Why Playwright is Technically Superior

Here is a deep dive into why Playwright is dominating the testing space right now.

The Complete Workflow: From Engine to Report

Before we dive into the specific features, let's look at the entire lifecycle of a Playwright test. Understanding this flow is key to understanding why it's so fast and reliable:

1. Bi-directional Architecture (No more HTTP latency!)

Older frameworks like Selenium use the WebDriver protocol. Every command (like clicking a button) is sent as an HTTP request. This is slow and prone to timing issues.

Playwright connects directly to the browser engine using WebSockets (via Chrome DevTools Protocol - CDP). Playwright instantly knows when a network request fires or when the DOM changes.

2. Auto-Waiting (Goodbye sleep()... mostly)

Flaky tests are the enemy of CI/CD.
Playwright has built-in Actionability Checks. Before it clicks a button, it automatically ensures the button is:

  • Attached to the DOM
  • Visible
  • Stable (not jumping around due to CSS animations)

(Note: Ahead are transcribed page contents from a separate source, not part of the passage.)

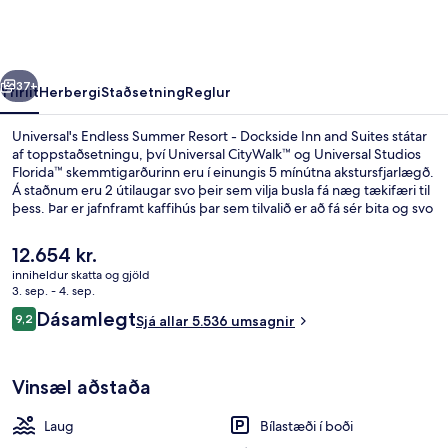
Resort
-
Dockside
rra
Næsta
Inn
37+
Yfirlit
Herbergi
Staðsetning
Reglur
and
Universal's Endless Summer Resort - Dockside Inn and Suites státar
Suites
af toppstaðsetningu, því Universal CityWalk™ og Universal Studios
Florida™ skemmtigarðurinn eru í einungis 5 mínútna akstursfjarlægð.
Á staðnum eru 2 útilaugar svo þeir sem vilja busla fá næg tækifæri til
þess. Þar er jafnframt kaffihús þar sem tilvalið er að fá sér bita og svo
er ekki úr vegi að fá sér einn ískaldan á einum af þeim 3
börum/setustofum sem standa til boða. Bar við sundlaugarbakkann,
Núverandi
12.654 kr.
líkamsræktaraðstaða og for-aðgangur að skemmtigarði eru einnig á
verð
inniheldur skatta og gjöld
staðnum. Meðal þess sem ferðamenn sem hafa heimsótt staðinn eru
er
3. sep. - 4. sep.
sérstaklega ánægðir með eru sundlaugin og hjálpsamt starfsfólk.
2 útilaugar, sólhlífar, sólstólar
12.654 kr.
Umsagnir
Dásamlegt
9,2
Sjá allar 5.536 umsagnir
9,2 af 10
Vinsæl aðstaða
Laug
Bílastæði í boði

This eliminates 99% of the need for hardcoded sleep statements. While Playwright still provides await page.waitForTimeout() for specific edge cases (like waiting for an unpredictable third-party API or backend cron job), for standard UI interactions, it just waits intelligently.

3. Browser Contexts (Fast Isolation)

Launching a browser is expensive. Playwright solves this with Browser Contexts.
Think of a Context as a lightning-fast Incognito window. Playwright launches the browser binary once, and then spins up a new isolated Context for each test case in milliseconds. Clean cookies, clean local storage, zero cross-test pollution.

The Game Changer: Trace Viewer

If you take away one thing from this article, let it be this. Trace Viewer

When your test fails on GitHub Actions, Playwright outputs a Trace file. You download it, run npx playwright show-trace, and you get a full time-travel GUI:

  • A DOM snapshot (the actual DOM you can inspect!) for every single action.
  • Network requests, console logs, and source code mapping.

It's literally a DVR for your test failures.

The Verdict: Cucumber vs Playwright

It's important to remember that Cucumber isn't a bad tool—it just solves a different problem. Cucumber is a collaboration tool designed to bridge the gap between business stakeholders and developers using plain English. If your Product Owners are actively involved in writing and reviewing .feature files, Cucumber is doing exactly what it was built for.

However, if your E2E tests are strictly an engineering endeavor—written by devs, for devs—that Gherkin layer becomes an unnecessary translation burden. Playwright removes that friction, offering incredible speed, modern architecture, and debugging tools that actually make sense to engineers.